[Zu erledigende Aufgaben]
(A) Entnimm den Einträgen jede Zeile, in der die Zeichenfolge „does“ vorkommt. Groß- und Kleinschreibung sind dabei zu beachten.
(B) Führe den Artikel über den Doppelpass im Anschluss an seinen letzten Satz fort.

[Artikel]
....................
Es ist
offensichtlich ein großer Irrtum den „Doppelpass“ als Aspekt des
Staatsbürgerschaftsrechtes zu sehen. Es geht hier um ein Gefühl.
Selten
habe ich in den Boulevardmedien ein so eindeutiges Meinungsbild in den
Kommentaren und Leserzuschriften gesehen, wie nach dem Verfassungsreferendum in der Türkei.
Da
entlädt sich eine gewaltige Wut auf „die“ Türken.
Es
scheint einhellige Meinung zu sein, daß Migranten hier nicht benachteiligt oder
diskriminiert sind, sondern daß sie vielmehr Sonder- und Extrarechte genießen,
die den Deutschen verwehrt sind.
Das kann
der Neid-Michl schon mal grundsätzlich nicht leiden.
Daher
sei es hohe Zeit den Türken das Privileg der Doppelstaatsbürgerschaft
wegzunehmen.
Ein ähnliches
Phänomen gibt es beim eigenen Gehalt. Deutsche sind weniger an der absoluten
Höhe interessiert, als daran, daß es mehr als das vom Nachbarn sein soll.
In Wahrheit
hängt Deutschland rechtlich hinter allen zivilisierten Nationen zurück. Es
herrscht immer noch das Ius Sanguinis („Recht des Blutes“, Abstammungsprinzip)
und nicht das Ius Soli („Geburtsortsprinzip“) wie in den USA.
Im Jahr
2000 wurde immerhin eine Übergangsregelung geschaffen. Die nach 2000 in
Deutschlands geborenen Kinder sollten Deutsche sein – auch, wenn ihre Eltern
eine andere Staatsbürgerschaft haben und dadurch zwei Pässe möglich werden. Es
ist aber kein klares Ius Soli wie in Amerika, sondern nach wie vor ist der
deutsche Geburtsort nicht ausreichend, um Deutscher zu sein. Die Eltern müssen
seit mindestens acht Jahren in Deutschland leben und eine unbefristete Aufenthaltsgenehmigung
besitzen. Nur dann gibt es einen deutschen Pass.
Das gilt
aber nicht für immer, sondern ist eine Gnade des deutschen Gesetzgebers. Mit 21
Jahren muß man sich für eine von beiden Staatsbürgerschaften entscheiden („Optionspflicht“);
nach dem GroKo-Vertrag von 2013.
....................
[Die Einträge]
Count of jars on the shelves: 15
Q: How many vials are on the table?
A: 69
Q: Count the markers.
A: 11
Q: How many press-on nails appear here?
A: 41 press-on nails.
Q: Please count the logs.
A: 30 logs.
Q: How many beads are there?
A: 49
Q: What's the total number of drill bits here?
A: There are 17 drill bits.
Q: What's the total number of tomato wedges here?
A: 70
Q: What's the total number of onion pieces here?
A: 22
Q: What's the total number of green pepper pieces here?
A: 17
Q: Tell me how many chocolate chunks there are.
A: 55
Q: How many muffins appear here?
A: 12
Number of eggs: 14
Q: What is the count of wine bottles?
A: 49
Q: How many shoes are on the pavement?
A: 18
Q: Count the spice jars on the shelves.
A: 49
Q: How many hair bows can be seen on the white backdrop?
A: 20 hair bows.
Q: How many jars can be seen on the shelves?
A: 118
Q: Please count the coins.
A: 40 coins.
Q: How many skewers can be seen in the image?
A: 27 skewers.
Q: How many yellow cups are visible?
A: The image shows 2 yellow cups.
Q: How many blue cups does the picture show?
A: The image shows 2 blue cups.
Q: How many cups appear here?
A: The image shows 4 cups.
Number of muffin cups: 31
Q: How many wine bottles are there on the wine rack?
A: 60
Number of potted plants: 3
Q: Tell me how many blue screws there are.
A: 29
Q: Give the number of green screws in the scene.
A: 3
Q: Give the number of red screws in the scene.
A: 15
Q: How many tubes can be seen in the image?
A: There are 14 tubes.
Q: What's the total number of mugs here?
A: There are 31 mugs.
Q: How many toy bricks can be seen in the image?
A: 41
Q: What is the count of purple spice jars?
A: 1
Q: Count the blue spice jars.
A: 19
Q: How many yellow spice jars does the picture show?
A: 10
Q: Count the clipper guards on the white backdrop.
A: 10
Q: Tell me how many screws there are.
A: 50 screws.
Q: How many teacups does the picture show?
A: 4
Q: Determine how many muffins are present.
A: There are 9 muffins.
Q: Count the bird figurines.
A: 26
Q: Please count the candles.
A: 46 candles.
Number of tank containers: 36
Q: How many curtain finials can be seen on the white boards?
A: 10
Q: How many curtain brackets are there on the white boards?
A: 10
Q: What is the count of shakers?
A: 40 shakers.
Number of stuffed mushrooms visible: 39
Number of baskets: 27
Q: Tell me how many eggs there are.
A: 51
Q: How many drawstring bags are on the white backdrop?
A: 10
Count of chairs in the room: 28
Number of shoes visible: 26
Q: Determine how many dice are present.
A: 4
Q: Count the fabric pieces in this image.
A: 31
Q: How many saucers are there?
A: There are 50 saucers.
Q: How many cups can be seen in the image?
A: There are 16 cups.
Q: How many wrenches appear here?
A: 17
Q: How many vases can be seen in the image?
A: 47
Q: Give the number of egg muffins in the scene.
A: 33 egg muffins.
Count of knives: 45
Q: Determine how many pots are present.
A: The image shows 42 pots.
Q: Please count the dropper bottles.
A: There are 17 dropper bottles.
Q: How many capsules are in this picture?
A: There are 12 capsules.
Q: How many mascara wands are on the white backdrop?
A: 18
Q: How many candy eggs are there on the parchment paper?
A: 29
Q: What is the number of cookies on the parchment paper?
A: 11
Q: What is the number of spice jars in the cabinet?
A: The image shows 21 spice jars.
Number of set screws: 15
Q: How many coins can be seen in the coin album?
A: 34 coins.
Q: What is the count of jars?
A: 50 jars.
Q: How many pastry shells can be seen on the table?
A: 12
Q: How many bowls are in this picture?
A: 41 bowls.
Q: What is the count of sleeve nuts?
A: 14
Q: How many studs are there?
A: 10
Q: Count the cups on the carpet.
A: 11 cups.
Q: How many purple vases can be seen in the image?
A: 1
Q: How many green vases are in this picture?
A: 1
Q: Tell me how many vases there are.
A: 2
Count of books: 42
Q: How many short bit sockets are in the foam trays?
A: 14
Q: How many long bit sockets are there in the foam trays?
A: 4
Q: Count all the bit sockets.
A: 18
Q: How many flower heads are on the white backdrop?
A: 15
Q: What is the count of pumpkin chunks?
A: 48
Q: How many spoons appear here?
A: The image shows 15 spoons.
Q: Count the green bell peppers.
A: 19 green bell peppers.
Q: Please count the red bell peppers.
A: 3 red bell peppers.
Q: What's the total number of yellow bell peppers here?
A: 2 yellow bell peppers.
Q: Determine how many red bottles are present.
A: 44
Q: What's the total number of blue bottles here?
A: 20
....................
[Ergebnisse]
(A)
Q: How many blue cups does the picture show?
Q: How many yellow spice jars does the picture show?
Q: How many teacups does the picture show?

(B)
[….]
Mit dem Erwerb der deutschen
Staatsangehörigkeit durch Geburt in Deutschland ist grundsätzlich die
Verpflichtung verbunden, sich mit Vollendung des 21. Lebensjahres zwischen der
deutschen und der ausländischen Staatsangehörigkeit der Eltern zu entscheiden
(sog. Optionspflicht). Während bisher grundsätzlich alle Ius-soli-Deutschen
optionspflichtig waren, sind mit der Neuregelung durch das Zweite Gesetz zur
Änderung des Staatsangehörigkeitsgesetzes (BGBl. I S. 1714) in Zukunft alle
Ius-soli-Deutschen von der Optionspflicht befreit, die in Deutschland
aufgewachsen sind oder als ausländische Staatsangehörigkeit nur die eines
EU-Staates oder der Schweiz besitzen. [….]
Es gibt
also legale Doppelstaatsbürgerschaften in Deutschland, aber anders als der
amerikanische Staat, der so selbstbewusst ist, daß es ihm schlicht egal ist, welche
anderen Pässe ein Amerikaner neben dem US-Pass besitzen, schwingt im
Merkel-Deutschland immer noch Hitlers Blutrecht mit.
Zwei
Pässe sind möglich, wenn man unter 21 ist, oder wenn die zweite Nationalität
wenigstens arisch genug erscheint, um das kostbare deutsche Blut nicht zu sehr
zu verunreinigen.
Ein zusätzlicher
holländischer oder französischer Pass wird akzeptiert.
Ein
Türkischer jedoch keinesfalls. Das Türkenblut gilt dem deutschen Gesetzgeber
offenbar als ethnisch besonders schmutzig.
Ich darf
das so schreiben, weil rechtlich gesehen mein Blut, welches zur Hälfte
amerikanisch ist, ebenso minderwertig ist.
Das habe
ich gemeinsam mit Untermenschen-Nationen wie Norwegen, Liechtenstein, Kanada,
Australien, Island und demnächst auch England.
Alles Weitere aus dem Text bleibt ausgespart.